Only if someone sticks their head in this one too
Mfw this pipe dream costs 22 billion and we just gave Israel 105 billion to keep genociding
I’m pretty bullish on science investments, but I’ve heard multiple arguments that this thing is probably not worth the money. The most prevalent argument I’ve heard to the contrary is basically “we could discover something that might be interesting.” But like very little in terms of concrete measurable returns on investment for it.
This article does a good job of arguing against it I think. https://www.scientificamerican.com/article/the-world-doesnt-need-a-new-gigantic-particle-collider/
My mind isn’t made up on the topic, so like can anybody explain to me why this thing is actually worth 30+ billion dollars?
Off the top of my head, I can’t think of any advance that didn’t at some point depend on people just dicking around to see what they could see.
“What happens if we spin this stick really really fast against this other stick?”
“Cool!
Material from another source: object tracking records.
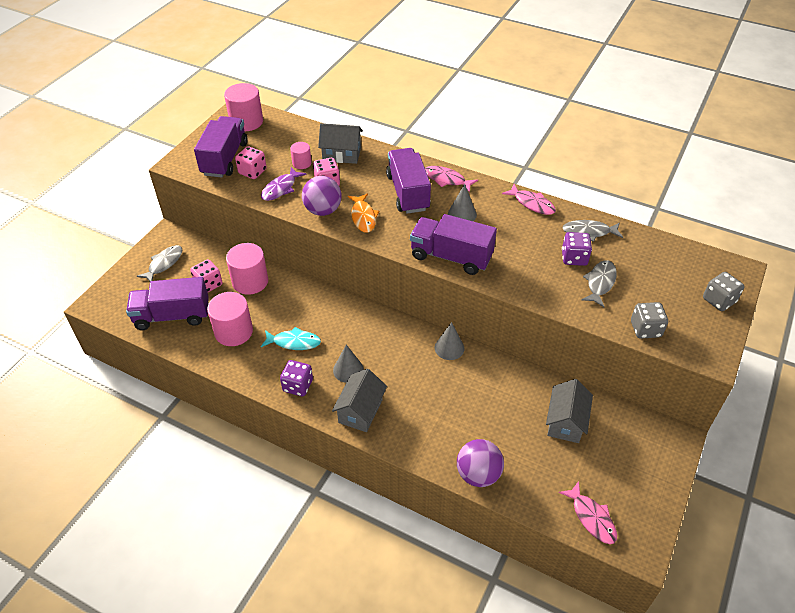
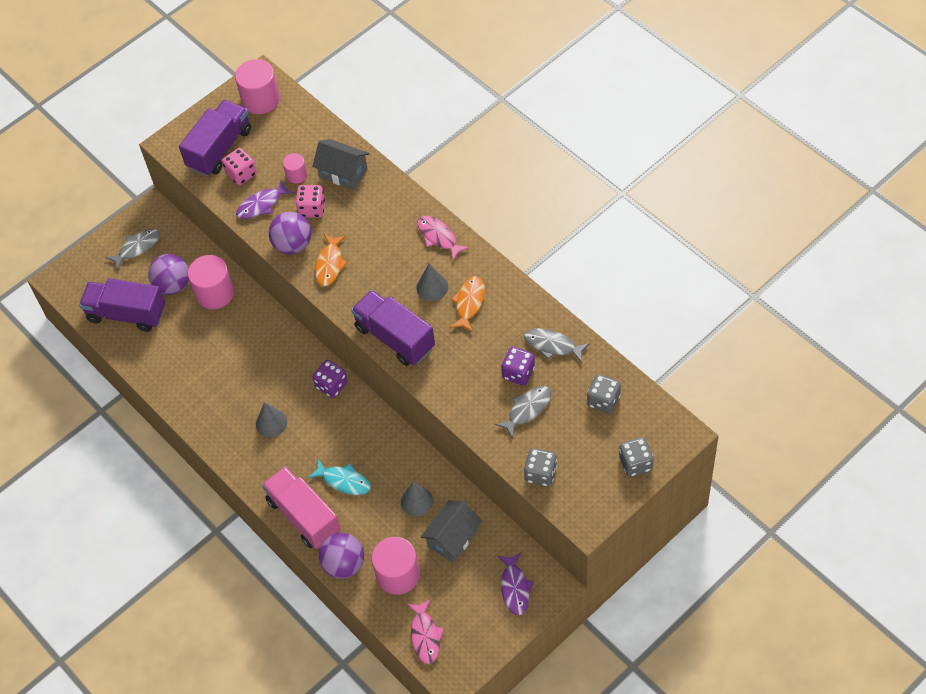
camera: 25 degrees right, 10 degrees up
pink dice [190,259,222,292] -> purple ball [148,254,189,295]
pink cylinder [207,292,253,346] -> pink cylinder moved to [372,537,420,595]
turquoise fish [261,327,321,350] -> turquoise fish moved to [308,459,371,495]
purple dice [280,360,313,396] -> purple dice moved to [313,360,348,398]
grey house [332,369,387,432] -> none
purple truck [386,148,431,214] -> none
grey cone [435,322,465,360] -> grey cone moved to [401,482,433,516]
pink fish [502,184,556,215] -> none
none -> pink truck [262,466,341,549]
none -> orange fish [450,276,485,332]
none -> purple fish [498,552,534,615]
none -> grey dice [587,374,621,414]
What happens if we put some dried moss around it?”
“That’s nuts, man! Hey, I wonder what happens if we toss some of our leftovers in there?”
“C’mon over here, guys. You gotta taste this!”
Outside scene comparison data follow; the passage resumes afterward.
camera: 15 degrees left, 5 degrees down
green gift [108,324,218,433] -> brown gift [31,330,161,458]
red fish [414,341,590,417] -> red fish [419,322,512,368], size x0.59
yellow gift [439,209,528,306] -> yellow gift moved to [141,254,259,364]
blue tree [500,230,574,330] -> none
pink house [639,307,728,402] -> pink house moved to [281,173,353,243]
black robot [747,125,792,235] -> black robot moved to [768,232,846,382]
At worst, a project like this keeps a lot of curious people in one place where we can make sure they don’t cause harm with their explorations. At best, whole new industries are founded. Never forget that modern electronics would never have existed without Einstein and Bohr arguing over the behaviour of subatomic particles.
Say the actual construction cost is $100 billion over 10 years and operational costs are $1 billion a year. Compared to all the stupid and useless stuff we already spend money on, that’s little more than pocket lint. We could extract that much from the spending of one military alliance and it would look like a rounding error. Hell, we could add one cent to the price of each litre of soft drinks, alcoholic beverages, and bottled water and have money left over.
Yeah, but you could also fund a lot of other research with this budget. The point is, physicists just don’t know, if there are more particles existing. There is no theoretical theory there predicting particles at a certain mass with certain decay channels. They won’t know what to look for. That’s actually already a problem for the LHC. They have this huge amount of data, but when you don’t know, what kind of exotic particles you are looking for and how they behave, you can’t post-process the data accordingly. They are hidden under a massive amounts of particles, that are known already.